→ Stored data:
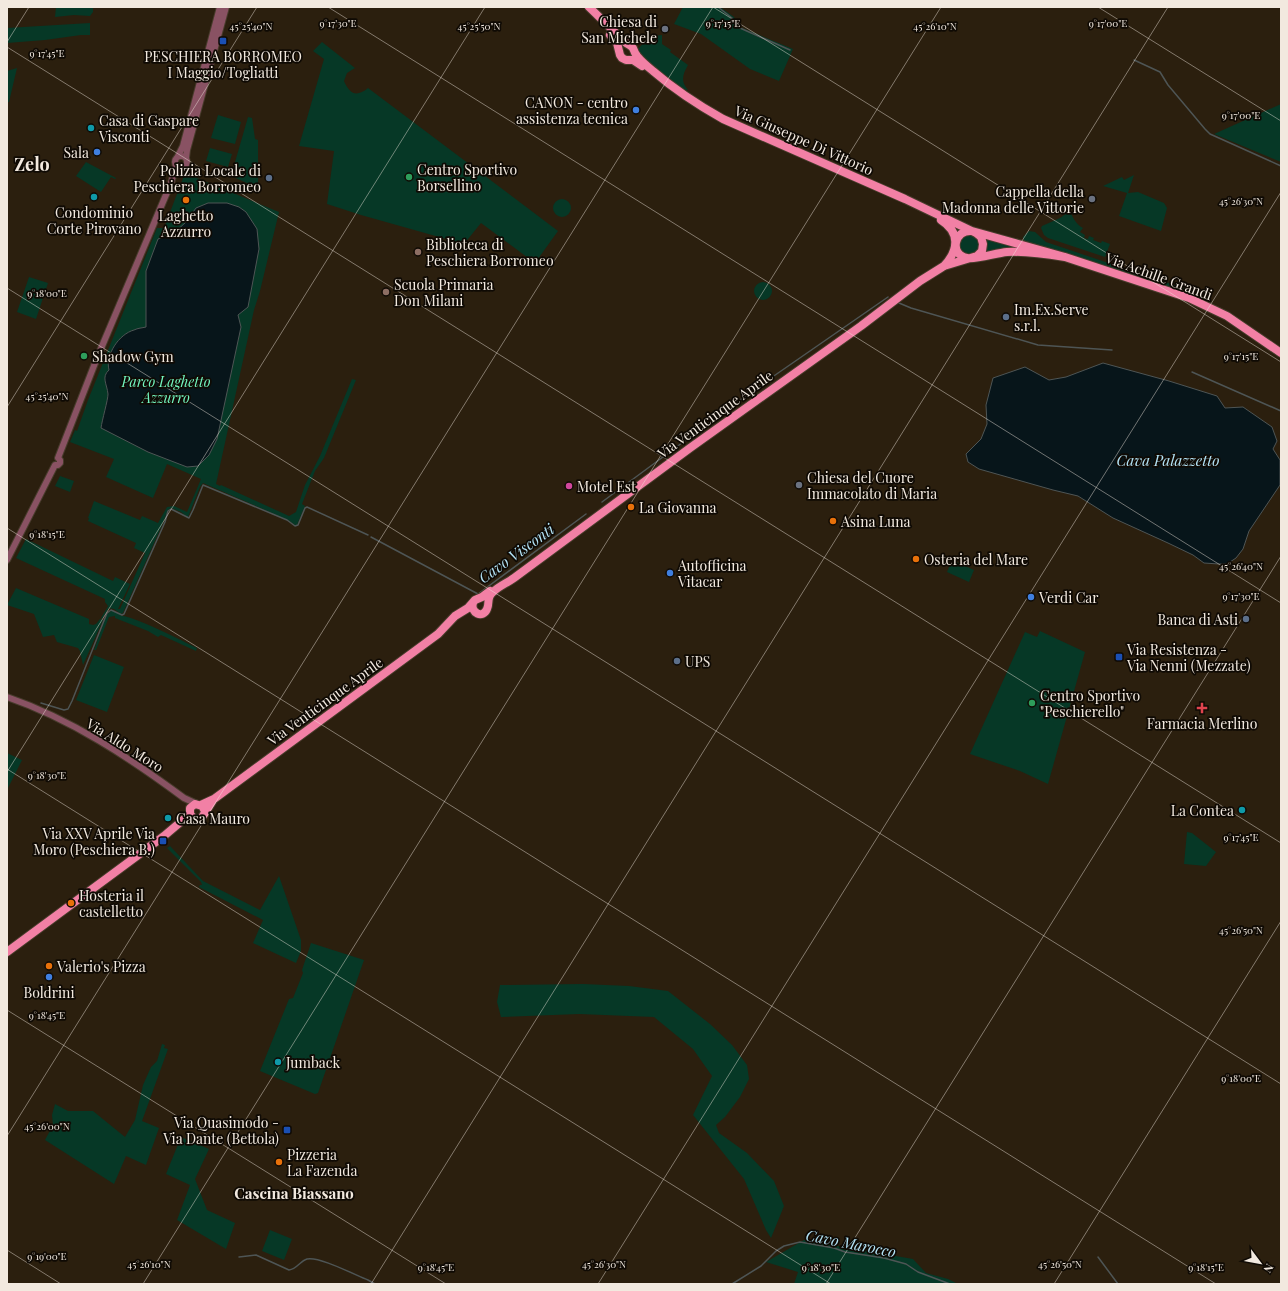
<svg xmlns="http://www.w3.org/2000/svg" width="1288" height="1291" font-family="'Playfair Display',serif">
  <style>
    .green { fill: #063826 }
    .water { fill: #07151a; stroke: #4e5555 }
    .lines { fill: none; stroke-linecap: round; stroke-linejoin: round }
    .stream { stroke: #4e5555; stroke-width: 1.5 }
    .minor-casing { stroke: #473b2b; stroke-width: 8 }
    .major-casing { stroke: #473b2b; stroke-width: 10 }
    .minor { stroke: #895263; stroke-width: 6 }
    .major { stroke: #f280a5; stroke-width: 8 }
    .ticks { fill: none; stroke: #f2e9df; stroke-width: 1; stroke-opacity: 0.45 }
    .worship-dot { fill: #6b7280; stroke: #0f0a04; stroke-width: 1.5 }
    .transit-dot { fill: #1a4fb4; stroke: #0f0a04; stroke-width: 1.5 }
    .shop-dot { fill: #3f7fe0; stroke: #0f0a04; stroke-width: 1.5 }
    .culture-dot { fill: #0f9aa8; stroke: #0f0a04; stroke-width: 1.5 }
    .leisure-dot { fill: #2e9e5b; stroke: #0f0a04; stroke-width: 1.5 }
    .service-dot { fill: #5c6f8a; stroke: #0f0a04; stroke-width: 1.5 }
    .food-dot { fill: #e8710a; stroke: #0f0a04; stroke-width: 1.5 }
    .education-dot { fill: #8d6e63; stroke: #0f0a04; stroke-width: 1.5 }
    .hotel-dot { fill: #d1479c; stroke: #0f0a04; stroke-width: 1.5 }
    .health-dot { fill: #e0444e; stroke: #0f0a04; stroke-width: 1.5 }
    .labels { text-anchor: middle; dominant-baseline: central; stroke-width: 3.5; stroke-linejoin: round; paint-order: stroke }
    .poi-label { font-size: 14px; fill: #f2e9df; stroke: #0f0a04; text-anchor: start }
    .street-label { font-size: 14px; fill: #f2e9df; stroke: #0f0a04 }
    .park-label { font-size: 14px; font-style: italic; fill: #73f6c0; stroke: #0f0a04 }
    .water-label { font-size: 15px; font-style: italic; fill: #b3e3f6; stroke: #0f0a04 }
    .neighbourhood-label { font-size: 15px; font-weight: bold; fill: #f2e9df; stroke: #0f0a04 }
    .district-label { font-size: 18px; font-weight: bold; fill: #f2e9df; stroke: #0f0a04 }
    .ticks-label { font-size: 10px; text-anchor: middle; fill: #f2e9df; stroke: #0f0a04; stroke-width: 3.5; stroke-linejoin: round; paint-order: stroke }
  </style>
  <rect width="100%" height="100%" fill="#2b1f0e"/>
  <path class="green" d="M56,7h37v5l-3,4 -16,-1 -19,2z
    M683,7h37l14,10 6,10 53,22 -14,32 -29,-12 -49,-35 -27,-10z
    M90,23v12h-9l-36,5 -38,3v-15z
    M662,35v9l9,6 -1,2 18,13c-5,9 -8,16 0,25l-6,-1c-13,-10 -39,-25 -44,-40 7,-8 13,-13 24,-14z
    M322,42l33,26 -8,5 -3,8c6,14 13,16 24,7l190,143 -23,32 -54,-40 -17,21 -103,-29 -34,-11 7,-53 -35,-5 25,-87 -11,-8z
    M17,68l-8,34h-2v-31z
    M1281,104v58l-67,-28z
    M218,115l23,7 -6,22 -24,-6z
    M248,117l4,1 3,21 3,1v48l-27,-12z
    M210,148l22,6 -4,13 -22,-6z
    M86,162l30,16 -1,1 -4,-2 -10,15 -25,-16z
    M185,173l94,39 -19,79 -6,19 -38,174 4,2 1,-1 68,31 7,-4 9,-27 15,-29 32,-77 4,1 -32,78 -9,13 -13,33 3,2 -8,19h-2l-7,-5 -85,-37 -3,4 -12,30h-1l-6,-5 -10,-4 -3,2 -5,13 -40,90 -2,1 -7,-5 -5,-1 -7,11 -1,-1 7,-12 -3,-4v-3l-89,-41 10,-19 87,42 2,-4 15,7 -12,25h2l25,-56 -11,-5 2,-5 -48,-22 1,-3h-1l6,-17 46,19 2,-4 16,7 9,-16 7,-1 13,6 14,-33 -34,-15 -14,34 -47,-21 8,-18 -44,-17 5,-12 2,1 11,-31 69,-172h7z
    M1134,175l-6,18 10,-1 26,11 3,5 -6,23 -42,-15 8,-23 -24,-7 19,-9 2,3z
    M553 208a9 9 0 1 1 18 0a9 9 0 1 1-18 0Z
    M1070,211c2,6 7,14 13,17l-3,4 5,3 -1,3 4,1 1,-3 5,2 -1,2 8,3 1,-2 8,3 -5,13 -57,-19 -4,-3 -3,-7 1,-2 18,-8z
    M1029,231l6,1 11,10 95,32v3l-1,1 -116,-36 -1,-5z
    M969,233l9,5 2,11 -8,7 -11,-3c-4,-13 -4,-12 8,-20z
    M985,239l32,7v3l-32,4z
    M1147,276l40,13 18,10 -1,3 -58,-21v-3z
    M29,277l19,6 -12,36 -19,-7z
    M754 291a9 9 0 1 1 18 0a9 9 0 1 1-18 0Z
    M60,476l14,5 -4,11 -15,-6z
    M952,560l22,10 -5,12 -22,-10z
    M16,588l73,31v5l4,1 3,-1 4,-5 3,1 -20,45 -3,-14 -2,-3 -21,-6 -3,-7 -11,2 -9,-23 -27,-9z
    M111,611h3l8,5c9,-1 63,26 75,32l-1,3 -35,-16 -3,2 -10,-6 -33,-13v-2l-6,1 -13,33h-2l12,-35z
    M1040,631l45,21 -37,132 -28,-13 -50,-17 55,-122 12,5z
    M94,655l30,12 -17,45 -31,-12z
    M7,753l15,7 -15,30z
    M1187,832l5,1 24,19 -10,14 -22,-2z
    M170,846l33,35 57,29 19,-34 22,64v11l-5,12 -43,-20 10,-23 -64,-33 1,-2h2l-1,-3 -34,-34z
    M311,943l53,17 -46,133 -3,1 -55,-23 29,-72 4,-1 10,-25 -1,-3z
    M583,984l46,2 39,5 42,33 22,21 15,20 2,14 -9,18 -15,20 -9,8 3,8 28,20 27,28 10,25 -13,32 -5,-8 -22,-51 -51,-64 19,-39 -19,-27 -39,-32 -75,-3 -78,3 -4,-15 3,-17z
    M162,1044l3,1 -1,3 4,1 -26,72 17,7 -13,37 -20,-9 -12,28 -69,-44 8,-15 -1,-10 3,-11 13,7h25l32,26 10,-17 8,-35 8,-18 6,-6z
    M181,1137l28,12 -14,30 12,31 28,13 -9,26 -49,-29 13,-35 -24,-11z
    M270,1230l22,9 -8,21 -22,-9z
    M804,1240l109,19 13,14 22,6 10,5h-164l4,-12 -32,-10z"/>
  <path class="water" d="M208,203h19l12,4 7,5 11,17 2,20 -11,58 -10,8 3,12 -24,112 -8,16 -11,11 -11,1 -39,-15 -47,-24c1,-8 7,-28 7,-34 -1,-10 -7,-17 1,-24 -4,-15 10,-36 25,-40 4,-2 8,-2 12,-3v-56l12,-32 16,-6 12,-11 10,-14z
    M1103,363l66,18 48,15 8,12 18,-1 29,20 5,14 -4,8 7,11v25l-31,46 -6,18 -7,9 -9,6h-8l-15,-1 -11,-8 -25,-12 -55,-25 -35,-22 -25,-6 -74,-21 -11,-7 -2,-8 15,-15 6,-15 -1,-19 7,-27 32,-11 24,13 17,-3z"/>
  <g class="lines">
    <path class="stream" d="M718,7l14,11 8,10 50,22
      M1134,60l26,12 8,13 37,44 5,5 71,32
      M899,303l12,5 127,37 74,5
      M1192,372l89,39
      M768,380l120,-83
      M602,502l157,-116
      M371,537l107,57 108,-80
      M41,703l23,7 4,-1 4,-8 35,-88 4,-3 11,5 2,-1 41,-92 3,-11 3,-2 18,9 4,-8 10,-25 84,35 8,6 3,-1 7,-17 2,-1 61,28
      M239,1257l17,-2 33,15c8,-1 11,-9 18,-11 12,-3 48,16 61,21l7,4
      M1098,1257l20,27
      M732,1284l29,-18 15,-15 8,-5 16,-4 34,6 11,4 39,6 22,6 12,8 32,12"/>
    <defs>
      <path id="minor" d="M175 162a6 6 0 1 1 12 0a6 6 0 1 1-12 0Z
        M178,156l5,-10 37,-139
        M186,158l1,-8 39,-143
        M7,560l48,-95h3l2,-2v-3l-2,-2 39,-100 74,-175 5,-18
        M7,697c64,22 123,61 177,101l13,6"/>
      <path id="major" d="M610,35l7,8 3,12 2,3 4,2h7l9,6
        M941,220c19,12 18,30 3,46
        M1065,257c-19,-3 -39,-6 -58,-5 -11,1 -32,8 -40,6 -18,-3 -13,-29 5,-27l93,26 124,41 38,18 54,37
        M473,603c-3,10 10,16 14,6 3,-6 -1,-12 6,-17 6,-6 14,-9 21,-14l176,-130 171,-122 59,-45 24,-15 33,-10 5,-5 1,-7 -2,-7 -5,-4 -71,-34 -182,-80c-25,-14 -48,-29 -70,-48 -5,-4 -11,-9 -16,-15 -6,-8 0,-7 -11,-13l-37,-36
        M201,805l13,-6 224,-165 17,-18 13,-8 7,-8 7,-3 8,-6
        M205,811l-3,-5 -7,-2 -5,4v6l4,5h7l12,-19
        M7,952l157,-116 26,-22"/>
    </defs>
    <use href="#minor" class="minor-casing"/>
    <use href="#major" class="major-casing"/>
    <use href="#minor" class="minor"/>
    <use href="#major" class="major"/>
  </g>
  <path class="ticks" d="M328,7l953,596M713,7l568,355M1098,7l183,114M7,42l22,-35M7,47l1274,796M7,288l1274,796M7,407l250,-400M7,528l1209,756M7,769l824,515M7,772l478,-765M7,1010l439,274M7,1136l706,-1129M7,1250l54,34M143,1284l798,-1277M371,1284l797,-1277M598,1284l683,-1092M826,1284l455,-728M1054,1284l227,-363"/>
  <g class="worship-dot">
    <circle cx="665" cy="29" r="4"/>
    <circle cx="1092" cy="199" r="4"/>
    <circle cx="799" cy="485" r="4"/>
  </g>
  <g class="transit-dot">
    <rect x="219" y="37" width="8" height="8" rx="2"/>
    <rect x="1115" y="653" width="8" height="8" rx="2"/>
    <rect x="159" y="837" width="8" height="8" rx="2"/>
    <rect x="283" y="1126" width="8" height="8" rx="2"/>
  </g>
  <g class="shop-dot">
    <circle cx="636" cy="110" r="4"/>
    <circle cx="97" cy="152" r="4"/>
    <circle cx="670" cy="573" r="4"/>
    <circle cx="1031" cy="597" r="4"/>
    <circle cx="49" cy="977" r="4"/>
  </g>
  <g class="culture-dot">
    <circle cx="91" cy="128" r="4"/>
    <circle cx="94" cy="197" r="4"/>
    <circle cx="1242" cy="810" r="4"/>
    <circle cx="168" cy="818" r="4"/>
    <circle cx="278" cy="1062" r="4"/>
  </g>
  <g class="leisure-dot">
    <circle cx="409" cy="177" r="4"/>
    <circle cx="84" cy="356" r="4"/>
    <circle cx="1032" cy="703" r="4"/>
  </g>
  <g class="service-dot">
    <circle cx="269" cy="178" r="4"/>
    <circle cx="1006" cy="317" r="4"/>
    <circle cx="1246" cy="619" r="4"/>
    <circle cx="677" cy="661" r="4"/>
  </g>
  <g class="food-dot">
    <circle cx="186" cy="200" r="4"/>
    <circle cx="631" cy="507" r="4"/>
    <circle cx="833" cy="521" r="4"/>
    <circle cx="916" cy="559" r="4"/>
    <circle cx="71" cy="903" r="4"/>
    <circle cx="49" cy="966" r="4"/>
    <circle cx="279" cy="1162" r="4"/>
  </g>
  <g class="education-dot">
    <circle cx="418" cy="252" r="4"/>
    <circle cx="386" cy="292" r="4"/>
  </g>
  <circle class="hotel-dot" cx="569" cy="486" r="4"/>
  <path class="health-dot" d="M1200 702h4v4h4v4h-4v4h-4v-4h-4v-4h4z"/>
  <g class="labels">
    <g class="poi-label">
      <text x="657" y="21" text-anchor="end">Chiesa di<tspan x="657" dy="16">San Michele</tspan></text>
      <text x="223" y="56" text-anchor="middle">PESCHIERA BORROMEO<tspan x="223" dy="16">I Maggio/Togliatti</tspan></text>
      <text x="628" y="102" text-anchor="end">CANON - centro<tspan x="628" dy="16">assistenza tecnica</tspan></text>
      <text x="99" y="120">Casa di Gaspare<tspan x="99" dy="16">Visconti</tspan></text>
      <text x="89" y="152" text-anchor="end">Sala</text>
      <text x="417" y="169">Centro Sportivo<tspan x="417" dy="16">Borsellino</tspan></text>
      <text x="261" y="170" text-anchor="end">Polizia Locale di<tspan x="261" dy="16">Peschiera Borromeo</tspan></text>
      <text x="1084" y="191" text-anchor="end">Cappella della<tspan x="1084" dy="16">Madonna delle Vittorie</tspan></text>
      <text x="94" y="212" text-anchor="middle">Condominio<tspan x="94" dy="16">Corte Pirovano</tspan></text>
      <text x="186" y="215" text-anchor="middle">Laghetto<tspan x="186" dy="16">Azzurro</tspan></text>
      <text x="426" y="244">Biblioteca di<tspan x="426" dy="16">Peschiera Borromeo</tspan></text>
      <text x="394" y="284">Scuola Primaria<tspan x="394" dy="16">Don Milani</tspan></text>
      <text x="1014" y="309">Im.Ex.Serve<tspan x="1014" dy="16">s.r.l.</tspan></text>
      <text x="92" y="356">Shadow Gym</text>
      <text x="807" y="477">Chiesa del Cuore<tspan x="807" dy="16">Immacolato di Maria</tspan></text>
      <text x="577" y="486">Motel Est</text>
      <text x="639" y="507">La Giovanna</text>
      <text x="841" y="521">Asina Luna</text>
      <text x="924" y="559">Osteria del Mare</text>
      <text x="678" y="565">Autofficina<tspan x="678" dy="16">Vitacar</tspan></text>
      <text x="1039" y="597">Verdi Car</text>
      <text x="1238" y="619" text-anchor="end">Banca di Asti</text>
      <text x="1127" y="649">Via Resistenza -<tspan x="1127" dy="16">Via Nenni (Mezzate)</tspan></text>
      <text x="685" y="661">UPS</text>
      <text x="1040" y="695">Centro Sportivo<tspan x="1040" dy="16">"Peschierello"</tspan></text>
      <text x="1202" y="723" text-anchor="middle">Farmacia Merlino</text>
      <text x="1234" y="810" text-anchor="end">La Contea</text>
      <text x="176" y="818">Casa Mauro</text>
      <text x="155" y="833" text-anchor="end">Via XXV Aprile Via<tspan x="155" dy="16">Moro (Peschiera B.)</tspan></text>
      <text x="79" y="895">Hosteria il<tspan x="79" dy="16">castelletto</tspan></text>
      <text x="57" y="966">Valerio's Pizza</text>
      <text x="49" y="992" text-anchor="middle">Boldrini</text>
      <text x="286" y="1062">Jumback</text>
      <text x="279" y="1122" text-anchor="end">Via Quasimodo -<tspan x="279" dy="16">Via Dante (Bettola)</tspan></text>
      <text x="287" y="1154">Pizzeria<tspan x="287" dy="16">La Fazenda</tspan></text>
    </g>
    <g class="street-label">
      <text transform="translate(804 140) rotate(24)">Via Giuseppe Di Vittorio</text>
      <text transform="translate(1159 276) rotate(20)">Via Achille Grandi</text>
      <text transform="translate(715 414) rotate(-36)">Via Venticinque Aprile</text>
      <text transform="translate(325 701) rotate(-36)">Via Venticinque Aprile</text>
      <text transform="translate(125 745) rotate(32)">Via Aldo Moro</text>
    </g>
    <g class="park-label">
      <text x="166" y="381">Parco Laghetto<tspan x="166" dy="16">Azzurro</tspan></text>
    </g>
    <g class="water-label">
      <text x="1168" y="460">Cava Palazzetto</text>
      <text transform="translate(516 553) rotate(-36)">Cavo Visconti</text>
      <text transform="translate(851 1243) rotate(11)">Cavo Marocco</text>
    </g>
    <g class="neighbourhood-label">
      <text x="294" y="1193">Cascina Biassano</text>
    </g>
    <g class="district-label">
      <text x="32" y="164">Zelo</text>
    </g>
  </g>
  <g class="ticks-label">
    <text x="338" y="27">9°17'30"E</text>
    <text x="723" y="27">9°17'15"E</text>
    <text x="1108" y="27">9°17'00"E</text>
    <text x="251" y="30">45°25'40"N</text>
    <text x="479" y="30">45°25'50"N</text>
    <text x="935" y="30">45°26'10"N</text>
    <text x="47" y="57">9°17'45"E</text>
    <text x="1241" y="119">9°17'00"E</text>
    <text x="1241" y="205">45°26'30"N</text>
    <text x="47" y="297">9°18'00"E</text>
    <text x="1241" y="360">9°17'15"E</text>
    <text x="47" y="400">45°25'40"N</text>
    <text x="47" y="538">9°18'15"E</text>
    <text x="1241" y="570">45°26'40"N</text>
    <text x="1241" y="600">9°17'30"E</text>
    <text x="47" y="779">9°18'30"E</text>
    <text x="1241" y="841">9°17'45"E</text>
    <text x="1241" y="934">45°26'50"N</text>
    <text x="47" y="1019">9°18'45"E</text>
    <text x="1241" y="1082">9°18'00"E</text>
    <text x="47" y="1130">45°26'00"N</text>
    <text x="47" y="1260">9°19'00"E</text>
    <text x="149" y="1268">45°26'10"N</text>
    <text x="604" y="1268">45°26'30"N</text>
    <text x="1060" y="1268">45°26'50"N</text>
    <text x="436" y="1271">9°18'45"E</text>
    <text x="821" y="1271">9°18'30"E</text>
    <text x="1206" y="1271">9°18'15"E</text>
  </g>
  <rect width="1288" height="1291" fill="none" stroke="#f2e9df" stroke-width="16"/>
  <g transform="translate(1260 1263) rotate(122)" stroke="#0f0a04" stroke-width="3" paint-order="stroke">
  <path d="M0-3L7 15L0 10L-7 15Z" fill="#f2e9df"/>
  <text y="-6" font-size="11" font-weight="bold" text-anchor="middle" fill="#f2e9df">N</text>
  </g>
</svg>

→ Exercise aim: Reproduce the lines of the entries above from the one with "M322,42l33,26 -8,5 -3,8c6,14" to the one with "M583,984l46,2 39,5 42,33", both included, exactly and without any other line.

→ Reply:
    M322,42l33,26 -8,5 -3,8c6,14 13,16 24,7l190,143 -23,32 -54,-40 -17,21 -103,-29 -34,-11 7,-53 -35,-5 25,-87 -11,-8z
    M17,68l-8,34h-2v-31z
    M1281,104v58l-67,-28z
    M218,115l23,7 -6,22 -24,-6z
    M248,117l4,1 3,21 3,1v48l-27,-12z
    M210,148l22,6 -4,13 -22,-6z
    M86,162l30,16 -1,1 -4,-2 -10,15 -25,-16z
    M185,173l94,39 -19,79 -6,19 -38,174 4,2 1,-1 68,31 7,-4 9,-27 15,-29 32,-77 4,1 -32,78 -9,13 -13,33 3,2 -8,19h-2l-7,-5 -85,-37 -3,4 -12,30h-1l-6,-5 -10,-4 -3,2 -5,13 -40,90 -2,1 -7,-5 -5,-1 -7,11 -1,-1 7,-12 -3,-4v-3l-89,-41 10,-19 87,42 2,-4 15,7 -12,25h2l25,-56 -11,-5 2,-5 -48,-22 1,-3h-1l6,-17 46,19 2,-4 16,7 9,-16 7,-1 13,6 14,-33 -34,-15 -14,34 -47,-21 8,-18 -44,-17 5,-12 2,1 11,-31 69,-172h7z
    M1134,175l-6,18 10,-1 26,11 3,5 -6,23 -42,-15 8,-23 -24,-7 19,-9 2,3z
    M553 208a9 9 0 1 1 18 0a9 9 0 1 1-18 0Z
    M1070,211c2,6 7,14 13,17l-3,4 5,3 -1,3 4,1 1,-3 5,2 -1,2 8,3 1,-2 8,3 -5,13 -57,-19 -4,-3 -3,-7 1,-2 18,-8z
    M1029,231l6,1 11,10 95,32v3l-1,1 -116,-36 -1,-5z
    M969,233l9,5 2,11 -8,7 -11,-3c-4,-13 -4,-12 8,-20z
    M985,239l32,7v3l-32,4z
    M1147,276l40,13 18,10 -1,3 -58,-21v-3z
    M29,277l19,6 -12,36 -19,-7z
    M754 291a9 9 0 1 1 18 0a9 9 0 1 1-18 0Z
    M60,476l14,5 -4,11 -15,-6z
    M952,560l22,10 -5,12 -22,-10z
    M16,588l73,31v5l4,1 3,-1 4,-5 3,1 -20,45 -3,-14 -2,-3 -21,-6 -3,-7 -11,2 -9,-23 -27,-9z
    M111,611h3l8,5c9,-1 63,26 75,32l-1,3 -35,-16 -3,2 -10,-6 -33,-13v-2l-6,1 -13,33h-2l12,-35z
    M1040,631l45,21 -37,132 -28,-13 -50,-17 55,-122 12,5z
    M94,655l30,12 -17,45 -31,-12z
    M7,753l15,7 -15,30z
    M1187,832l5,1 24,19 -10,14 -22,-2z
    M170,846l33,35 57,29 19,-34 22,64v11l-5,12 -43,-20 10,-23 -64,-33 1,-2h2l-1,-3 -34,-34z
    M311,943l53,17 -46,133 -3,1 -55,-23 29,-72 4,-1 10,-25 -1,-3z
    M583,984l46,2 39,5 42,33 22,21 15,20 2,14 -9,18 -15,20 -9,8 3,8 28,20 27,28 10,25 -13,32 -5,-8 -22,-51 -51,-64 19,-39 -19,-27 -39,-32 -75,-3 -78,3 -4,-15 3,-17z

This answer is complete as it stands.